Ramshackle: A Yellowknife Story
Every time I visit my hometown of Toronto, there are a couple shops I make sure to visit. One of those is The Beguiling, a now-legendary comics shop located near Bathurst and Bloor, perhaps most famous for being the one-time working location of Scott Pilgrim author Bryan Lee O’Malley. I stopped by last week to see if any of the really independent stuff on the first floor (second floor is more mainstream stuff e.g. Marvel, D.C., Manga, etc.), might catch my eye. Alison McCreesh‘s Ramshackle: A Yellowknife Story immediately caught my attention.
I’m not sure how it happened, but somehow last year I became really interested in the arctic. I read Robert McGhee‘s beautiful book on arctic history The Last Imaginary Place. I watched stuff on YouTube about the arctic. I began dreaming of a road trip visit to Dawson City in the Yukon Territories. An old high school friend of mine lives there now. She posts about it on Facebook a lot. A book about life in Yellowknife sounded great. I knew basically nothing about the capital city of the Northwest Territories.
McCreesh writes about how she and her boyfriend Pat finished university and, after some road trips and random jobs around Canada, decided on a lark to move up to Yellowknife for a while. Once there, living out of their van, they struggled to adapt to the unique circumstances arctic life, including limited water and ‘unorthodox’ methods of dealing with human waste. They made friends with normal people, artists, bohemian types, etc. And learned about the history of the city.

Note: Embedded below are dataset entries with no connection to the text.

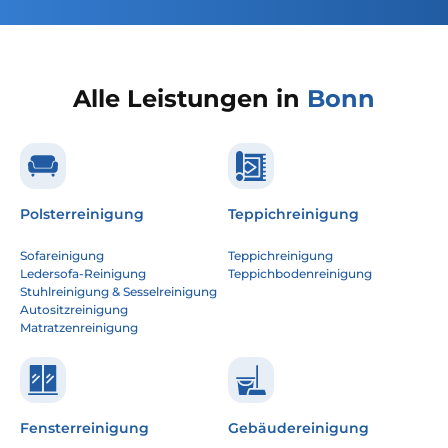
Alle Leistungen in
Bonn
Polsterreinigung
Teppichreinigung
Sofareinigung
Teppichreinigung
Ledersofa-Reinigung
Teppichbodenreinigung
Stuhlreinigung & Sesselreinigung
Autositzreinigung
Matratzenreinigung
Fensterreinigung
Gebäudereinigung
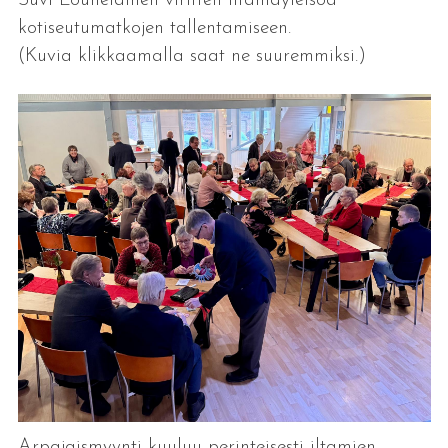
Suvi Louhelainen viritteli iltamayleisöä
kotiseutumatkojen tallentamiseen.
(Kuvia klikkaamalla saat ne suuremmiksi.)
Arpajaismyynti kuuluu perinteisesti iltamien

McCreesh details all this beautifully in the graphic novel. She also takes time to explain the history of city and its current the social, cultural details, in order to provide everything with the proper context. As a result, Ramshackle is a wonderful, adorable, and educational little graphic novel. It made me miss the adventure of the open road, and the kind of life on the edge that led McCreesh and Pat to make Yellowknife their permanent home.